- _ABOUT THIS TASK_
In full and without error, repeat the entries below.

(Collected data entries)
::::
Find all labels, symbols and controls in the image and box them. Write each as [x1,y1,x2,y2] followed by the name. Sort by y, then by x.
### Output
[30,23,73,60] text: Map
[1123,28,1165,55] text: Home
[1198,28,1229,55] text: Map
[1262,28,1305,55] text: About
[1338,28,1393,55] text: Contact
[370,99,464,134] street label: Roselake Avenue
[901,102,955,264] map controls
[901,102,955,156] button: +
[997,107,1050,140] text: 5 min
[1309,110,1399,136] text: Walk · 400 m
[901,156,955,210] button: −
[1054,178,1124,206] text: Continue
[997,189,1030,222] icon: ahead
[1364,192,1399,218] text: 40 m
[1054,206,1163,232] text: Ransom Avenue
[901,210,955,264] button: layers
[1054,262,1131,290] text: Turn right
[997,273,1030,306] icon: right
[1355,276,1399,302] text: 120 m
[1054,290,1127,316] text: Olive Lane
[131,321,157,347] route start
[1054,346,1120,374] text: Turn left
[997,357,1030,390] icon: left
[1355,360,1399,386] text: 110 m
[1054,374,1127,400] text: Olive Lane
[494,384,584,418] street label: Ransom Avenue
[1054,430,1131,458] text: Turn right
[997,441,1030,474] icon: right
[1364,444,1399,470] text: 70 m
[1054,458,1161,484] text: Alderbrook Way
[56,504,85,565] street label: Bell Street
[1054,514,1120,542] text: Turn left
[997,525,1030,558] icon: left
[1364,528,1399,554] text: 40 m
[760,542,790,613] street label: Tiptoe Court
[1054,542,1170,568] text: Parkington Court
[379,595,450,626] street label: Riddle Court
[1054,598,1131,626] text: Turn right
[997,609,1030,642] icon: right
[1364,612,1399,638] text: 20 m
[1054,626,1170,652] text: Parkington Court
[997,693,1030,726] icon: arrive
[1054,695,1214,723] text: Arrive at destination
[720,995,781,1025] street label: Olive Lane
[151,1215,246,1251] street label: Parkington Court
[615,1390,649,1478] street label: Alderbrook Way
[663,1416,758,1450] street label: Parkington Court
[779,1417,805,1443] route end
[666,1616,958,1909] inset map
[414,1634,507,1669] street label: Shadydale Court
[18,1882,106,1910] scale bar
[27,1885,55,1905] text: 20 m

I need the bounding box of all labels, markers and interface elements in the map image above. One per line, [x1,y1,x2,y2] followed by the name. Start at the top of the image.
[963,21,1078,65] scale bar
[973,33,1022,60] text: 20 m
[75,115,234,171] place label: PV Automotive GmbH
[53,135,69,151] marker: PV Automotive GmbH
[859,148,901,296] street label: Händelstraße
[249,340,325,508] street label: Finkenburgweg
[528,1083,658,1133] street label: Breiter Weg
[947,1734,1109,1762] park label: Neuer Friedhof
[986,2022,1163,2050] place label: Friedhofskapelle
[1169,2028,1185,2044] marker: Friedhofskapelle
::::
- _TASK SOLUTION_
Find all labels, symbols and controls in the image and box them. Write each as [x1,y1,x2,y2] followed by the name. Sort by y, then by x.
### Output
[30,23,73,60] text: Map
[1123,28,1165,55] text: Home
[1198,28,1229,55] text: Map
[1262,28,1305,55] text: About
[1338,28,1393,55] text: Contact
[370,99,464,134] street label: Roselake Avenue
[901,102,955,264] map controls
[901,102,955,156] button: +
[997,107,1050,140] text: 5 min
[1309,110,1399,136] text: Walk · 400 m
[901,156,955,210] button: −
[1054,178,1124,206] text: Continue
[997,189,1030,222] icon: ahead
[1364,192,1399,218] text: 40 m
[1054,206,1163,232] text: Ransom Avenue
[901,210,955,264] button: layers
[1054,262,1131,290] text: Turn right
[997,273,1030,306] icon: right
[1355,276,1399,302] text: 120 m
[1054,290,1127,316] text: Olive Lane
[131,321,157,347] route start
[1054,346,1120,374] text: Turn left
[997,357,1030,390] icon: left
[1355,360,1399,386] text: 110 m
[1054,374,1127,400] text: Olive Lane
[494,384,584,418] street label: Ransom Avenue
[1054,430,1131,458] text: Turn right
[997,441,1030,474] icon: right
[1364,444,1399,470] text: 70 m
[1054,458,1161,484] text: Alderbrook Way
[56,504,85,565] street label: Bell Street
[1054,514,1120,542] text: Turn left
[997,525,1030,558] icon: left
[1364,528,1399,554] text: 40 m
[760,542,790,613] street label: Tiptoe Court
[1054,542,1170,568] text: Parkington Court
[379,595,450,626] street label: Riddle Court
[1054,598,1131,626] text: Turn right
[997,609,1030,642] icon: right
[1364,612,1399,638] text: 20 m
[1054,626,1170,652] text: Parkington Court
[997,693,1030,726] icon: arrive
[1054,695,1214,723] text: Arrive at destination
[720,995,781,1025] street label: Olive Lane
[151,1215,246,1251] street label: Parkington Court
[615,1390,649,1478] street label: Alderbrook Way
[663,1416,758,1450] street label: Parkington Court
[779,1417,805,1443] route end
[666,1616,958,1909] inset map
[414,1634,507,1669] street label: Shadydale Court
[18,1882,106,1910] scale bar
[27,1885,55,1905] text: 20 m

I need the bounding box of all labels, markers and interface elements in the map image above. One per line, [x1,y1,x2,y2] followed by the name. Start at the top of the image.
[963,21,1078,65] scale bar
[973,33,1022,60] text: 20 m
[75,115,234,171] place label: PV Automotive GmbH
[53,135,69,151] marker: PV Automotive GmbH
[859,148,901,296] street label: Händelstraße
[249,340,325,508] street label: Finkenburgweg
[528,1083,658,1133] street label: Breiter Weg
[947,1734,1109,1762] park label: Neuer Friedhof
[986,2022,1163,2050] place label: Friedhofskapelle
[1169,2028,1185,2044] marker: Friedhofskapelle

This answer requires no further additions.